Jakarta, 23 Januari 2025 — Di tengah ketidakpastian global, pemerintah menyatakan optimisme terhadap ketahanan ekonomi Indonesia. Proyeksi IMF yang memperkirakan pertumbuhan ekonomi sebesar 5,0% pada 2025 dan 5,1% pada 2026 dinilai sebagai pengakuan atas fundamental ekonomi nasional yang kuat.
“Proyeksi ini menunjukkan bahwa fundamental perekonomian Indonesia tetap kuat meski tekanan global tinggi,” ujar Juru Bicara Kemenko Perekonomian, Haryo Limanseto.
Dalam satu dekade terakhir, pertumbuhan ekonomi Indonesia konsisten di kisaran 5%, didukung oleh stabilitas inflasi, disiplin fiskal, dan pengelolaan anggaran yang kredibel. Rekam jejak pengelolaan defisit dalam batas aman serta pemenuhan kewajiban keuangan tepat waktu turut memperkuat kepercayaan pasar.

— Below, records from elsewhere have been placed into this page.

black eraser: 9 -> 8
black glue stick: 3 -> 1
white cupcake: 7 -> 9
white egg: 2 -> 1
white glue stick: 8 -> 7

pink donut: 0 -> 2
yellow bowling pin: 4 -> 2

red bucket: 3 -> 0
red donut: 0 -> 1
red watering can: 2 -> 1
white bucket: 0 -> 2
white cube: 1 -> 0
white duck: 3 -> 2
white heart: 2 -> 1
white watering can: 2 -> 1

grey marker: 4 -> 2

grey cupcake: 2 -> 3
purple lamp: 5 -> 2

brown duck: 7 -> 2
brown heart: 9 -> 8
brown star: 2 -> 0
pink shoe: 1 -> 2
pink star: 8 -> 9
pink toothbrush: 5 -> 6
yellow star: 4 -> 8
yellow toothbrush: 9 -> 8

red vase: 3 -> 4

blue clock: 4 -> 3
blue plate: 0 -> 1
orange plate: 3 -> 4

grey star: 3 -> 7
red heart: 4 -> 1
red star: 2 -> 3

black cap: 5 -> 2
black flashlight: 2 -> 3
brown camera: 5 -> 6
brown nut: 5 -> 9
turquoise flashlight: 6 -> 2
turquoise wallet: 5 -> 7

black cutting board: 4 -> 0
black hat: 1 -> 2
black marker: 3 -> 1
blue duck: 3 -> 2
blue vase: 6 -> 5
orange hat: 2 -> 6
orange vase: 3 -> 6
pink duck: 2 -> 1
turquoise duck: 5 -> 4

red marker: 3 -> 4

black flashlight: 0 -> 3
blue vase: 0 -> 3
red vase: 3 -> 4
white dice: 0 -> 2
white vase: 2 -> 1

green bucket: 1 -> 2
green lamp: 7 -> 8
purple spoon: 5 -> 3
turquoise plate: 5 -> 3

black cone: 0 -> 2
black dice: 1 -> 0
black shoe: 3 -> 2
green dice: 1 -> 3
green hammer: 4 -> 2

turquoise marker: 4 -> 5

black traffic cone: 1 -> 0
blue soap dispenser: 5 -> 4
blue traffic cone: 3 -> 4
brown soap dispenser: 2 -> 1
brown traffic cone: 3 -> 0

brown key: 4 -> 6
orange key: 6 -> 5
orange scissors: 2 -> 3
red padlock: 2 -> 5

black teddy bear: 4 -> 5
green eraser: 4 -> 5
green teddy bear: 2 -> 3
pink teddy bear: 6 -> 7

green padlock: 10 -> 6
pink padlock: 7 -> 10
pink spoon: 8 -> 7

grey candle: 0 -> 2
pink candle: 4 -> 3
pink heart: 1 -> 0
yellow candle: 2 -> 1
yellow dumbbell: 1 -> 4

Meski proyeksi IMF sedikit di bawah target APBN 2026 sebesar 5,4%, pemerintah yakin target tersebut masih dapat dicapai. Optimisme ini didasarkan pada sinergi kebijakan fiskal-moneter, percepatan belanja produktif, serta penguatan investasi dan konsumsi domestik.
Ke depan, Indonesia dipandang semakin strategis dalam perekonomian global, dengan iklim investasi yang membaik dan peluang jangka panjang yang terbuka bagi investor.
Namun, pemerintah tetap waspada terhadap risiko eksternal seperti volatilitas pasar keuangan dan perlambatan ekonomi dunia. Untuk itu, koordinasi kebijakan akan terus diperkuat guna menjaga stabilitas makroekonomi dan mendorong produktivitas nasional.
“Kami berkomitmen menjaga pertumbuhan yang inklusif dan berkelanjutan,” pungkas Haryo.